The resulting works veer towards abstraction, flattening color while combining intricate, cartographic-like patterns and bold saturations, both provocative and evocative in their culmination. Scenes delineative of the artist’s purpose, Osinachi opts for leisure and reflection, protesting against what he describes as, “the current idea that perverts the world which is work, work, work.”
Meant as a social commentary on the endless prioritization of work and achievement over the welfare of the human body—especially Black bodies—Osinachi uses the full range of his palette as he thwarts societal conventions, drafting figures that are free to be themselves as they are and want to be, unblemished by social prejudices.
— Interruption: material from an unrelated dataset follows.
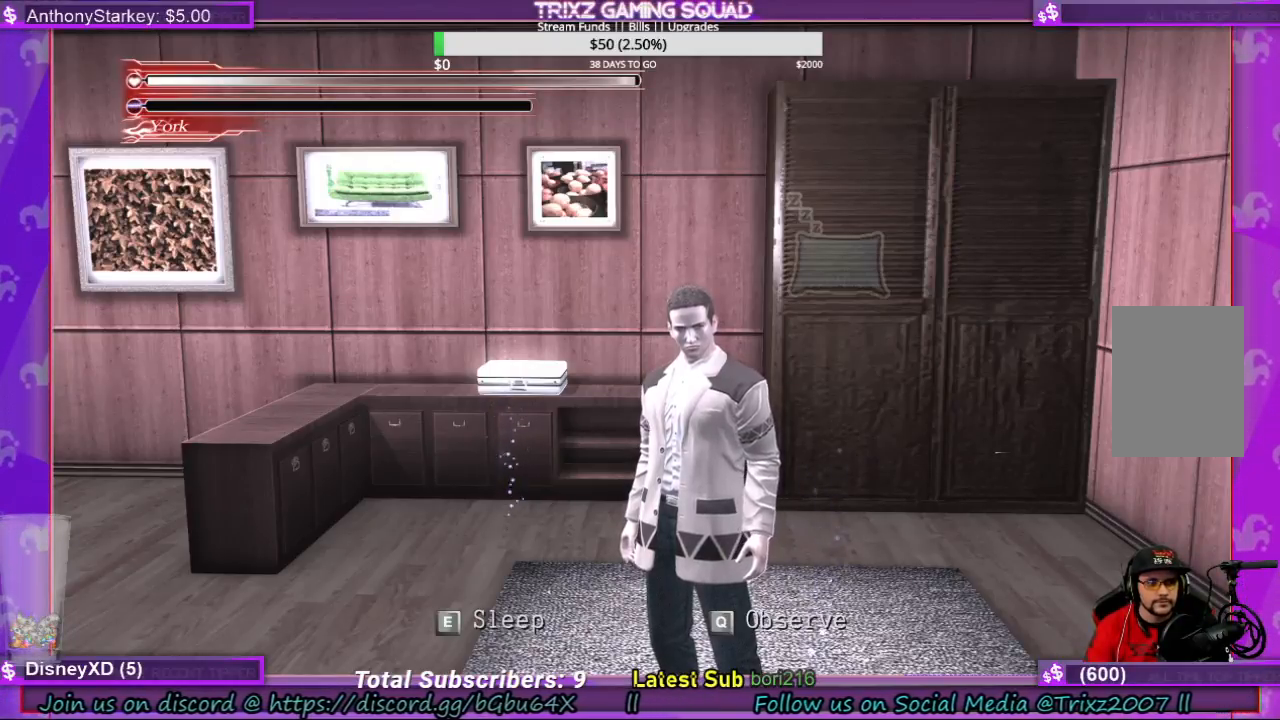
Gameplay with keyboard and mouse; each line is a JSON object with the keys and mouse buttons held at the frame after it. "events" lists presses ("down") and releases ("up") of "a", "ctrl", "d", "e", "f", "q", "r", "s", "shift", "space", "tab", "w", "mouse_left", "mouse_wheel", "mouse_right" and "mouse_mb4" between this image and that frame as [ms after this image, input, new state], when the widget could be followed in between. "mouse_left", "mouse_wheel", "mouse_right", "mouse_mb4" = the "left", "wheel", "right", "mb4" buttons of the "mouse" list. No other keys are recorded. "wheel" means that the mouse wheel is clicked or scrolled. Mouse movement is not recorded.
{"keys": ["a"], "mouse": [], "events": [[300, "a", "down"]]}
These images no doubt call to mind the segregation laws of the American South and elsewhere, which banned Black people from—among countless other spaces—public pools for decades. As both a Black man and a member of the LGBTQ+ community, Osinachi consistently depicts those who are underrepresented or ostracized from society, as a way to engage in advocacy.
In “Different Shades of Water,” Osinachi renders his subject’s skin in a collage of newspaper clippings, extending a clue to his audience. Winking at what he means by his process, he builds a cartography of the collective and individual histories of the African people.
A self-taught pioneer in the artistic potential of Microsoft word, a medium not usually prescribed to the creation of art and accessible to many, Osinachi’s method of creation links him closer to his audience. When probed on what drew him towards such a limited utensil, the artist bluntly responded: “It was what was readily available to me, immediately available as a teenager when my dad introduced me to the computer at 15 or 16 years old,” he said. "I’ve never thought about being limited. As my practice has grown so has my ability to actualize my visions. I just start doing the work and somehow, I get it done and achieve what I need, most times, exceeding what I wanted to achieve in the first place.”
Osinachi develops a visual language solely his, embodying the very uniqueness of NFTs whose use he hopes to extend to others in his community. “NFTs can open up a lot of opportunities for African creatives, and not just for visual artists,” he said. “It can serve us because it creates actual value for our work without having to go begging gatekeepers or go through agents.” Enabling a new way to share and sell artworks without the interfering presence of third-parties, NFTs “validate what we’re doing in the digital art space, [allowing] African artists to actually succeed [as] crypto art and traditional art come to co-exist, hand-in-hand,” the artist explained.
In his mindset, all it comes down to is “possibility and consistency.” Making art since he was a teenager, Osinachi, now 31, used what tools he had at a time when creating digital art provided little future prospect or opportunity. “There was no blockchain then, and I never thought that it would be valuable in the future,” he said. “So, the message I would like to pass is, fall in love with what you do.” With such sentiments plainly visible on the screen, he delineates a passion surpassing all technical limitations.